本文>

2-2. 双胴(Twin Vane)ダウンチューブ

Factor の代名詞ともいえるダウンチューブ形状。
空気抵抗を減らすだけでなく、剛性を維持しつつもフレーム内部を効率よく使う設計が可能。フロントフォークから続く気流を整え、リアタイヤ付近の乱流を軽減するという空力的メリットもある。これらの現時点の集大成として最新モデルであるOstroVAM2.0が存在するわけである。

2-3. エアロヒンジ(Aero Hinge)設計

フロントフォークとヘッドチューブの境界部をヒンジ状に処理し、ケーブルの内装化や乱流削減を追求。近年のディスクブレーキモデルでは複雑なケーブルルーティングが要求されるが、このエアロヒンジが整備性と空力性能の両立に貢献。

2-4. 自社工場と Black Inc

Black Inc:Factor 傘下のホイール・コックピットブランド。
フレームとホイール・ハンドル・シートポスト・ステムなどを統合設計することで、より高い空力性能・剛性・快適性バランスを実現。
自社工場でカーボンパーツの一貫生産を行うため、設計変更や試作→量産への反映が速い。現代のバイクはフレーム単体ではなく統合型でコンポーネントを含めたトータル性能の向上を目指している。むしろそうでなければ規定内においては軽量・剛性・そしてエアロ性能のバランスにおける向上がはかれないところまで来ているという現実だと思う。


3. 主要モデルと特徴

3-1. ONE シリーズ

ONE:UCI レギュレーションに沿いながらも、Twin Vane ダウンチューブやエアロヒンジを採用したエアロロード。

3-2. O2 シリーズ

O2:軽量クライミングバイクとして登場。
メイン三角形の構造がシンプルに見えるが、内部のカーボンレイアップで剛性・快適性を細かくチューニング。

データ>
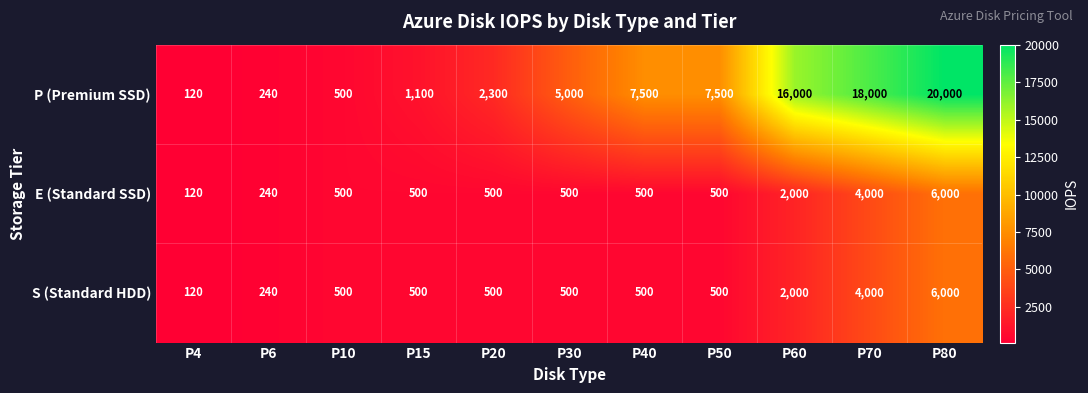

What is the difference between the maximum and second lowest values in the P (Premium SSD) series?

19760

==

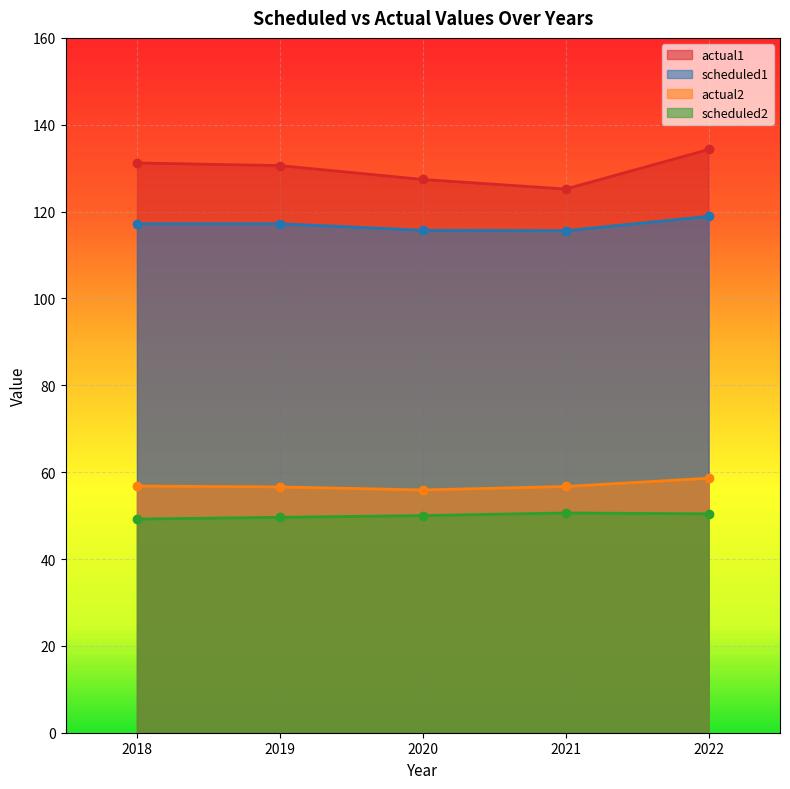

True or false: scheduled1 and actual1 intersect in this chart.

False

課題> 本文では、Black Inc はどのようなブランドだと説明されていますか。

解答> Factor 傘下のホイール・コックピットブランドだと説明されています。